In the initial stage of the investigation, the WHO team compared case definitions used in China with those used by WHO to identify SARS and concluded that most cases of atypical pneumonia reported in China from mid-November until 28 February were “indeed cases of SARS.”

As reported by the WHO team, Chinese authorities have now agreed to join the WHO collaborative effort to contain the SARS outbreak and prevent its further international spread. Chinese institutes will be selected within days to participate in three global electronic networks set up by WHO to facilitate rapid international collaboration on SARS-related scientific and medical problems. Networks of experts are working to further identify and characterize the SARS virus, develop better tools for diagnosis and management, and understand how the disease is transmitted and what works best to prevent its spread.
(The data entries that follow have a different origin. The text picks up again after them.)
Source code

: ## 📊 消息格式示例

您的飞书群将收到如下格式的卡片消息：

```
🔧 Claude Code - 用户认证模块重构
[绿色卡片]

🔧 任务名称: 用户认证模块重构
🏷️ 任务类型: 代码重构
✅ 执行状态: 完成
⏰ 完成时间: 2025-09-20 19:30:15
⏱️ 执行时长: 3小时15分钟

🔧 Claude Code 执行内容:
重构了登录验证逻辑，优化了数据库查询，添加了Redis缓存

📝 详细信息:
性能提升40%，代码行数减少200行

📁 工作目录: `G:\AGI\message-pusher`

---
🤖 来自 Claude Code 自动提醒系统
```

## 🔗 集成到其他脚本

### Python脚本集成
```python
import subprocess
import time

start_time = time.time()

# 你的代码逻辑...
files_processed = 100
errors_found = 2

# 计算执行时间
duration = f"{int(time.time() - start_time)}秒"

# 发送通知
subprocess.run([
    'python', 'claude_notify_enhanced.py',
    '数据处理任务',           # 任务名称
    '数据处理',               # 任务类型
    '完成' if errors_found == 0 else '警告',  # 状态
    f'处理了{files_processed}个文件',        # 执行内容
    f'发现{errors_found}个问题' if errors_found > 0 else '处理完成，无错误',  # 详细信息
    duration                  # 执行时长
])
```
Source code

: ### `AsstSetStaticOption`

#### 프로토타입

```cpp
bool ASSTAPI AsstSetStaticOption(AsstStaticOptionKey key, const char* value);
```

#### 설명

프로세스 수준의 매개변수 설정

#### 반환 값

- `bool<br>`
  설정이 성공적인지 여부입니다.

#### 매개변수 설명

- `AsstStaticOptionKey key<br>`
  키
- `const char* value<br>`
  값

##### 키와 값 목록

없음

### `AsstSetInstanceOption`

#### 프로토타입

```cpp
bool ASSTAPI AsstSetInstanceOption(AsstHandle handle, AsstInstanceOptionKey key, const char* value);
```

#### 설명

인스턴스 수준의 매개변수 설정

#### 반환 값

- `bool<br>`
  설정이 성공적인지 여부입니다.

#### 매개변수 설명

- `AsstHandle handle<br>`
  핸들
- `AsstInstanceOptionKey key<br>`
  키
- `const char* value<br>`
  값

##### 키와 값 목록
WHO authorities have also been given access to meticulous records kept on Chinese SARS cases. As China, according to statistics released earlier this week, has experienced the largest number of SARS cases of any country in the world, these data are expected to take understanding of the new disease, and particularly its origins, a major step forward.

One of the greatest challenges in containing new diseases is the lack of understanding of their behaviour as they emerge. The Chinese data, which also cover the longest time frame, are further expected to improve understanding of how the disease spreads from person to person and why some outbreaks appear to have much milder cases than others.
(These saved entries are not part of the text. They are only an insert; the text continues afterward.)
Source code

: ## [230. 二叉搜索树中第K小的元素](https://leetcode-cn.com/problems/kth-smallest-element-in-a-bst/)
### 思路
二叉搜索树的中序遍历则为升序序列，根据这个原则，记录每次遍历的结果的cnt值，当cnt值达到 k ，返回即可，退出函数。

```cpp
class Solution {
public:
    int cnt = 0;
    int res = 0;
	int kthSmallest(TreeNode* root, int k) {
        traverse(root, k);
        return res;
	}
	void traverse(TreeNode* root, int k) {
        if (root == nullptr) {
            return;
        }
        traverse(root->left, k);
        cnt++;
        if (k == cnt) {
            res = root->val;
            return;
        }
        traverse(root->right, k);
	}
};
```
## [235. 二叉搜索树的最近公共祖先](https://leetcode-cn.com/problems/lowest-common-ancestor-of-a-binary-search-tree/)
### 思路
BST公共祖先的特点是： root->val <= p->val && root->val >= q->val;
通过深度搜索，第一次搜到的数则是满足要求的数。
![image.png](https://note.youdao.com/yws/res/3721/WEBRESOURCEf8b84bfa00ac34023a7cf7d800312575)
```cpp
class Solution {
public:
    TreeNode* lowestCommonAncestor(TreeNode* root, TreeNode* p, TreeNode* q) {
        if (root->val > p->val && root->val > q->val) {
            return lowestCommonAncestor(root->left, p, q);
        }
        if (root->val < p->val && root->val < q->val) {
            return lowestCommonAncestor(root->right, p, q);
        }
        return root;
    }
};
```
Progress in identifying the causative agent, now being reported by members in a WHO global network of collaborating laboratories, indicates that the causative agent is a new virus in humans that may have jumped the species barrier from its animal host or mutated in ways that have given it more lethal properties. Chinese data may help solve the riddle of how the new virus first began to cause disease in humans.

China released new figures on the Guangdong outbreak on Wednesday, significantly increasing the global cumulative total. On Thursday, officials issued the first reports of cases and deaths in ongoing outbreaks in Beijing province and in the northern province of Shanxi.

China has further agreed today to begin providing up-to-date electronic reports of SARS cases throughout China. These reports will be submitted electronically as official reports to WHO from the Ministry of Health.

According to members of the WHO team in China, the government may need a few days to get the new nationwide system of daily electronic reports in operation.